■ **DIRECTIVE A**: Please write out the lines in the saved data entries below, starting with the line that contains "タイムズカー×AWAJI" and going on through the line that contains "Beiträge: 11", with both of those lines included. Leave the pictures out of your answer.

■ **EXTRACTED TEXT**:

-- Opening Marker --

# Simple User-Based Collaborative Filtering

This notebook demonstrates a simple implementation of user-based collaborative filtering using the MovieLens dataset.

The process includes:
1. Loading the MovieLens dataset
2. Training a user-based KNN model
3. Finding similar users to a test subject
4. Generating personalized recommendations based on similar users' ratings

In [1]:
from recsys.MovieLens import MovieLens
from surprise import KNNBasic
import heapq
from collections import defaultdict
from operator import itemgetter

### Setup and Data Loading

We'll use user ID 85 as our test subject and set k=10 for the number of similar users to consider.

In [None]:
# Set parameters
test_uid = 85
k = 10

# Load the MovieLens dataset
lens, data, ratings = MovieLens.load()

# Build the training set
train_set = data.build_full_trainset()

### Train the Model

We'll train a user-based KNN model using cosine similarity.

In [None]:
# Configure and train the model
sim_options = {
    'name': 'cosine',
    'user_based': True
}

model = KNNBasic(sim_options=sim_options)
model.fit(train_set)
similarity_matrix = model.compute_similarities()

### Generate Recommendations

For our test user, we'll:
1. Find their k most similar users
2. Get items rated by similar users
3. Generate recommendations based on weighted ratings from similar users

In [None]:
# Get the test user's inner ID
test_inner_uid = train_set.to_inner_uid(str(test_uid))

# Find similar users
user_similarities = similarity_matrix[test_inner_uid]

similar_users = []
for inner_uid, score in enumerate(user_similarities):
    if (inner_uid != test_inner_uid):
        similar_users.append((inner_uid, score))

k_neighbours = heapq.nlargest(k, similar_users, key=lambda t: t[1])

# Get items rated by similar users
candidates = defaultdict(float)

-- Closing Marker --

■ **DIRECTIVE B**: Give the collaborative filtering notebook above again in full, word for word.

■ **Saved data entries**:
-- Opening Marker --

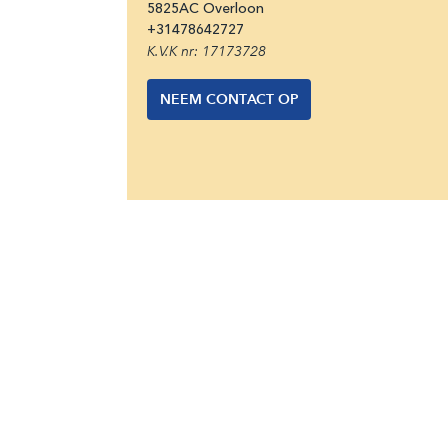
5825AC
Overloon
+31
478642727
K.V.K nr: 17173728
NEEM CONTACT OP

-- Closing Marker --
-- Opening Marker --

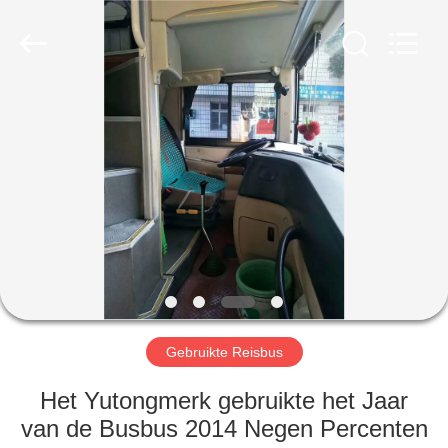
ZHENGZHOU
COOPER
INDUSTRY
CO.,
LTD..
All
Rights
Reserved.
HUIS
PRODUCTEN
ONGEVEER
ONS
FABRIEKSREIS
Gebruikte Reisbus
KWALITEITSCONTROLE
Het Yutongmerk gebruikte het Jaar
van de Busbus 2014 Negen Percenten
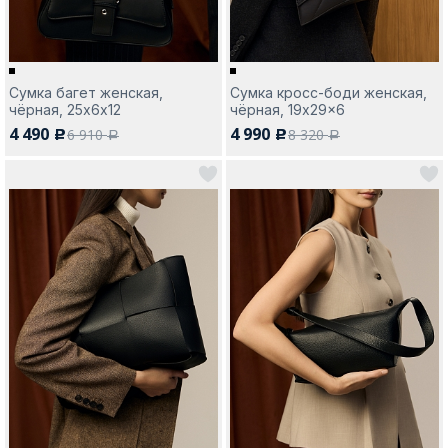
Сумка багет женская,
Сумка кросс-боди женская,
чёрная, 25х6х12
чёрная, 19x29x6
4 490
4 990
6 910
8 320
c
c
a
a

-- Closing Marker --
-- Opening Marker --

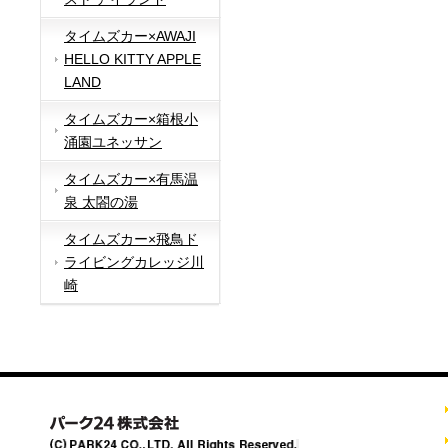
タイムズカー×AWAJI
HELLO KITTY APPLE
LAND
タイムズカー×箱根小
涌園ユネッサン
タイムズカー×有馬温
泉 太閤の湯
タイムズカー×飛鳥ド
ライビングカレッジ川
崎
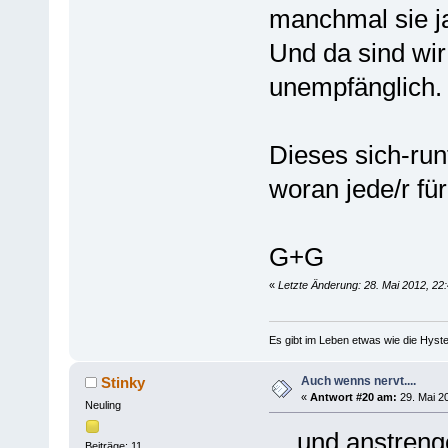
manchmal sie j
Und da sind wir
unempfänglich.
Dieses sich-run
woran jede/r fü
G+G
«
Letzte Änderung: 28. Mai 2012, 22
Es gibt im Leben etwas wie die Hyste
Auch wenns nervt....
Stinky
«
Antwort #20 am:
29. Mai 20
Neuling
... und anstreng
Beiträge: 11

-- Closing Marker --

■ **EXPECTED OUTPUT A**:
タイムズカー×AWAJI
HELLO KITTY APPLE
LAND
タイムズカー×箱根小
涌園ユネッサン
タイムズカー×有馬温
泉 太閤の湯
タイムズカー×飛鳥ド
ライビングカレッジ川
崎
manchmal sie j
Und da sind wir
unempfänglich.
Dieses sich-run
woran jede/r fü
G+G
«
Letzte Änderung: 28. Mai 2012, 22
Es gibt im Leben etwas wie die Hyste
Auch wenns nervt....
Stinky
«
Antwort #20 am:
29. Mai 20
Neuling
... und anstreng
Beiträge: 11

■ **EXPECTED OUTPUT B**:
# Simple User-Based Collaborative Filtering

This notebook demonstrates a simple implementation of user-based collaborative filtering using the MovieLens dataset.

The process includes:
1. Loading the MovieLens dataset
2. Training a user-based KNN model
3. Finding similar users to a test subject
4. Generating personalized recommendations based on similar users' ratings

In [1]:
from recsys.MovieLens import MovieLens
from surprise import KNNBasic
import heapq
from collections import defaultdict
from operator import itemgetter

### Setup and Data Loading

We'll use user ID 85 as our test subject and set k=10 for the number of similar users to consider.

In [None]:
# Set parameters
test_uid = 85
k = 10

# Load the MovieLens dataset
lens, data, ratings = MovieLens.load()

# Build the training set
train_set = data.build_full_trainset()

### Train the Model

We'll train a user-based KNN model using cosine similarity.

In [None]:
# Configure and train the model
sim_options = {
    'name': 'cosine',
    'user_based': True
}

model = KNNBasic(sim_options=sim_options)
model.fit(train_set)
similarity_matrix = model.compute_similarities()

### Generate Recommendations

For our test user, we'll:
1. Find their k most similar users
2. Get items rated by similar users
3. Generate recommendations based on weighted ratings from similar users

In [None]:
# Get the test user's inner ID
test_inner_uid = train_set.to_inner_uid(str(test_uid))

# Find similar users
user_similarities = similarity_matrix[test_inner_uid]

similar_users = []
for inner_uid, score in enumerate(user_similarities):
    if (inner_uid != test_inner_uid):
        similar_users.append((inner_uid, score))

k_neighbours = heapq.nlargest(k, similar_users, key=lambda t: t[1])

# Get items rated by similar users
candidates = defaultdict(float)